Wednesday bought Infosec Europe again after a few early morning meetings, (including some scheming and rubbing of hands with invisible soap with the good folks of 44CON at the 44Cafe – I can’t wait for September!) but the highlight was of course the Security Bloggers Awards. Between me and Host Unknown I was up for eight awards in total, and came away with the award for Best Personal Security Blog, again! I was both surprised and touched that I was able to get this award again. Host Unknown didn’t fare as well unfortunately, but I can guarantee that the next twelve months will put us in a very strong position for next year, both at the European awards as well as the USA awards at RSA. Unfortunately Andrew was indisposed to help us collect a Host Unknown prize (that we didn’t win).
(I have said this before but will say it again, everyone who is not only involved but also nominated for the blogger awards represents the very best of our industry in that they are all contributing their time and expertise to the community; I can’t recommend enough that if you are reading this that you also read their blogs too. Also, none of this would have happened without Brian Honan, Jack Daniel, Tenable, Tripwire and Firemon; thank you all.
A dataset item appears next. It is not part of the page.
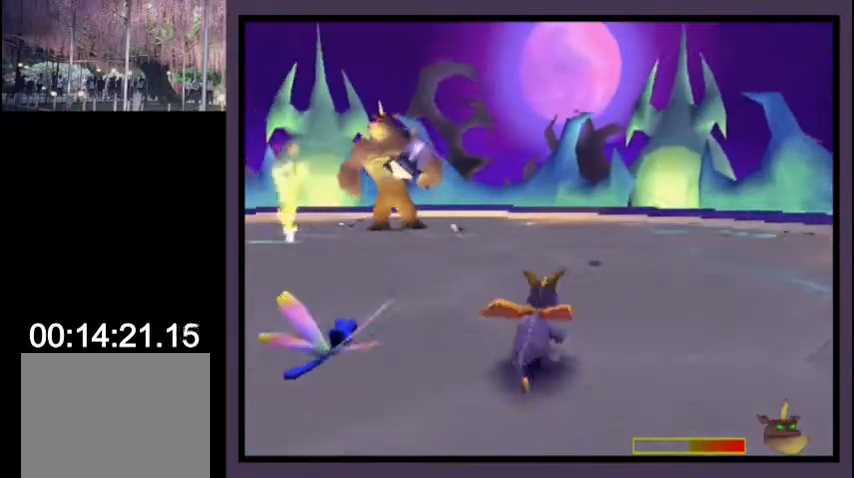
{"buttons": ["SQUARE", "DPAD_UP", "DPAD_RIGHT"], "left_stick": "center", "right_stick": "center", "events": [[233, "DPAD_UP", "down"], [300, "SQUARE", "down"], [467, "DPAD_RIGHT", "down"]]}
Thursday bought another panel, this time in the Keynote Theatre with a panel on “Risk and control: Effective risk assessment methodologies to drive security strategy and investment” (alongside Vicki Gavin, Paul Haywood and moderated very well by Dave Clemente. It was a good, vibrant session and with plenty of questions both during and after the session.
Finally for the afternoon I got involved in only what can be termed a “flash mob” for Twist & Shout (as soon as that is released I will show it here!) and then got engrossed in the hallway track with the likes of Shan Lee, Quentyn Taylor, Peter Stephens, Jim Shields, Dave Lewis, Wim Remes, of course my conference partner in crime Javvad, and the lovely folks of Eskenzi and Acumin.
If there is one thing that is apparent form the above it is that any conference week is only valuable from the people you meet there. This list must be barely 10% of the people I shook hands with, shared a drink or said hello to, all of whom influence me to one degree or another. Whatever your thoughts on the infosec conference scene, this aspect alone is what makes it worthwhile. Apologies to anyone and everyone I have missed out.
InfoSecurity Europe is a show that has gone from strength to strength over the last few years, with the education programme improving; combine this with an excellent BSides London Conference, this week in Europe is one to look out for (although next year Infosec Europe and BSides will be from 2nd to 4th June at Olympia).